The light goes out. She draws her chair close, shines the beam into my eyes. Her bob drops from behind her ear, brushes my cheek. A faint electric tickle as our knees touch. She’s been drinking coffee. I hold my breath so she won’t smell the cider I had with breakfast.

The lights come on. Numbers punched into the flickering screen. I notice the pictures pinned above the computer. Thick crayon in primary colours. Mam & Ethan, aged 6. Happy Birthday Mam, Ethan, aged 7. It’s Xmas! Ethan aged 8.

The test frames are screwed tight, pinching my temples. The scar still smarts. A car crash, I tell her. I almost died. She nods, changes the lenses. Better with. Or without. With. Or without. Her voice is cool, measured. A ring hangs on a chain around her neck. I remember the headline. Head-on horror crash. Three children. Their father, a husband and the local GP. A tragedy. Such a loss to the community.

I leave with a new prescription and eye drops and walk across the village to the graveyard. Old moss-wrapped graves nearest the church, newer stones fanning out to the blossom-tree lined edges. A headstone each, so new they sparkle in the spring sunshine. Beloved husband. Darling girl. Beautiful boy. My baby. Ethan. Aged 8. Taken from this world too soon.

There’s no marker here for my loss. For the boy I fell in love with. He died instantly. And the family in the car we hit head on. Her family.

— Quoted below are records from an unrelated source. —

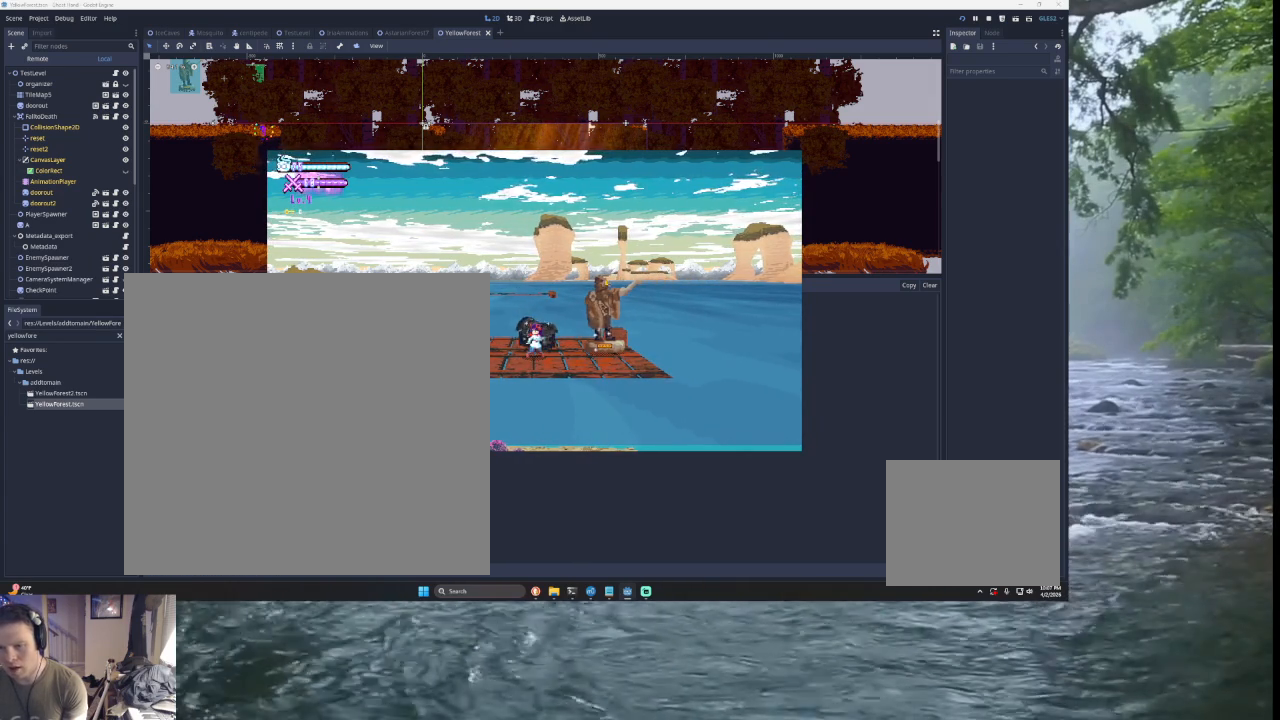
{"buttons": [], "left_stick": "center", "right_stick": "center", "events": []}
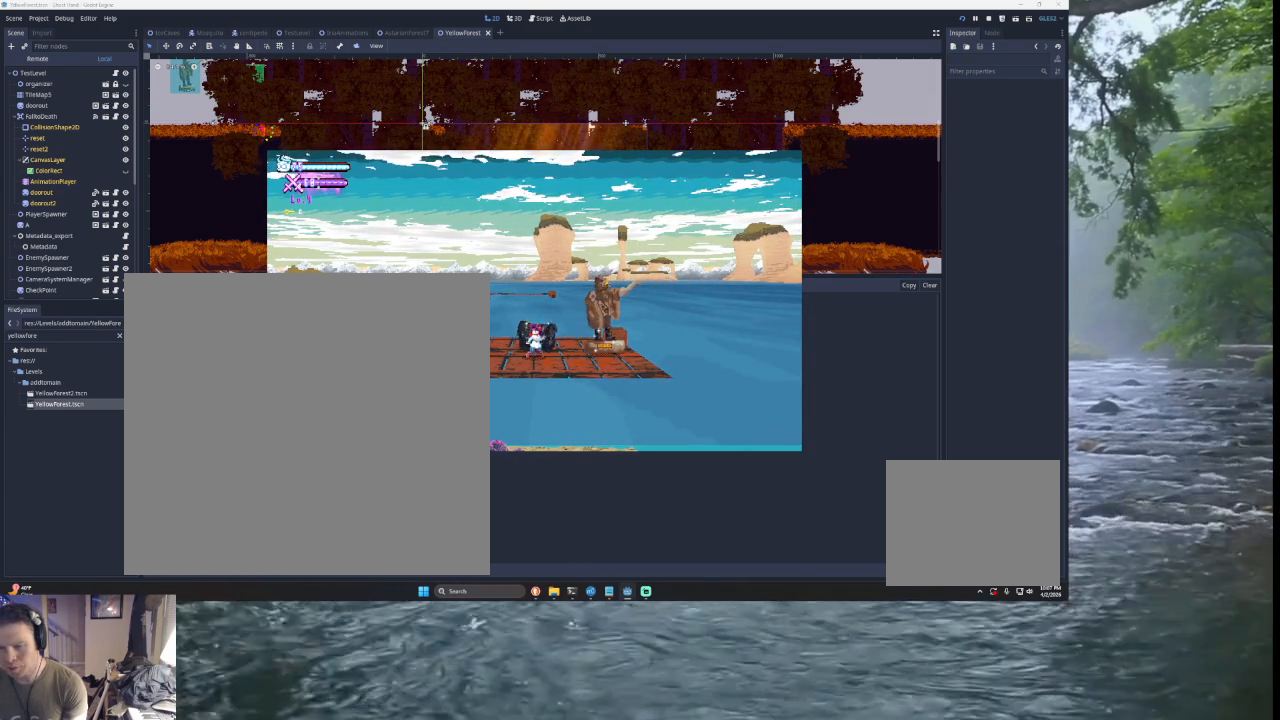
{"buttons": [], "left_stick": "right", "right_stick": "center", "events": [[133, "left_stick", "left"], [400, "left_stick", "center"], [500, "left_stick", "right"]]}
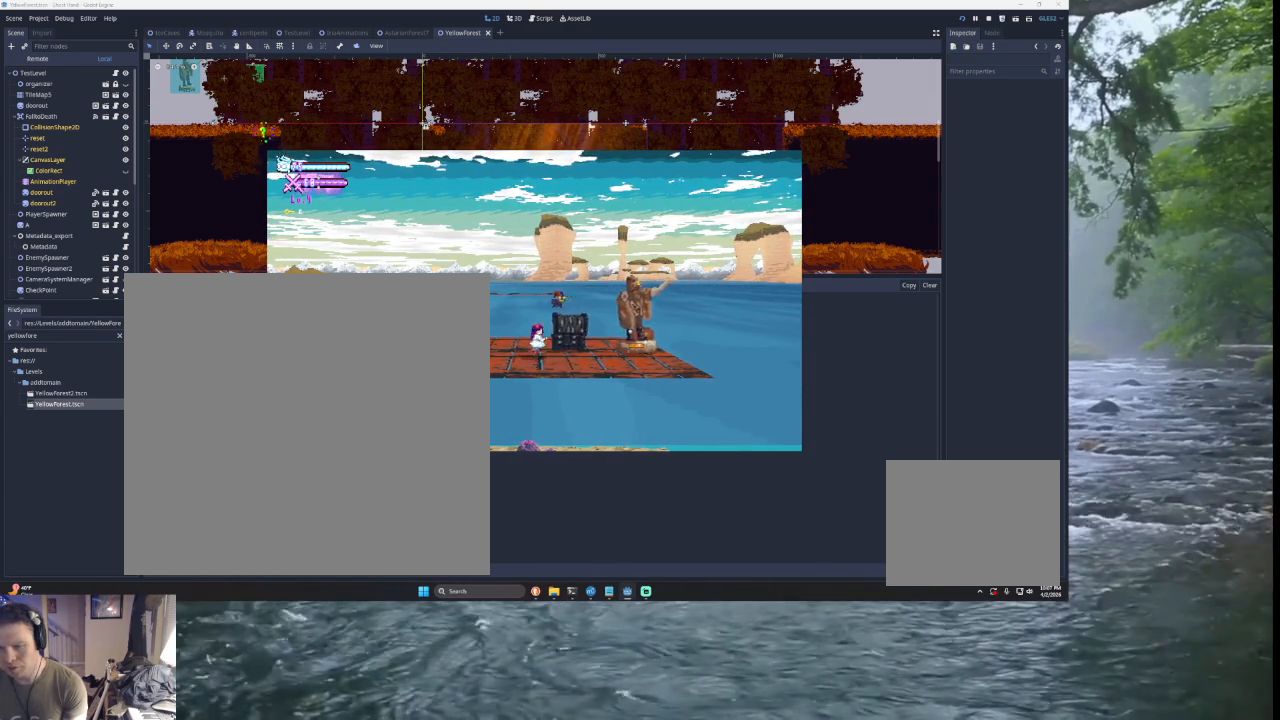
{"buttons": [], "left_stick": "left", "right_stick": "center", "events": [[133, "TRIANGLE", "down"], [333, "left_stick", "center"], [367, "TRIANGLE", "up"], [400, "left_stick", "left"]]}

Survivor guilt, they told me. When you go through something like this, it changes you. I was never named. Just a passenger. An anonymous survivor.

I sit on the bench at the bus-stop and wait for her to leave. My daily routine. She pulls up her hood even though it’s dry, shutting out the world with its hollow sympathy. Grief marks you, makes you stand out when all you want to do is hide. I sit on my hands and resist the urge to cry out, to run after her. She disappears around the corner and I take my flask from my pocket and drink, wince at the sting in my still dry eyes as tears flood my face.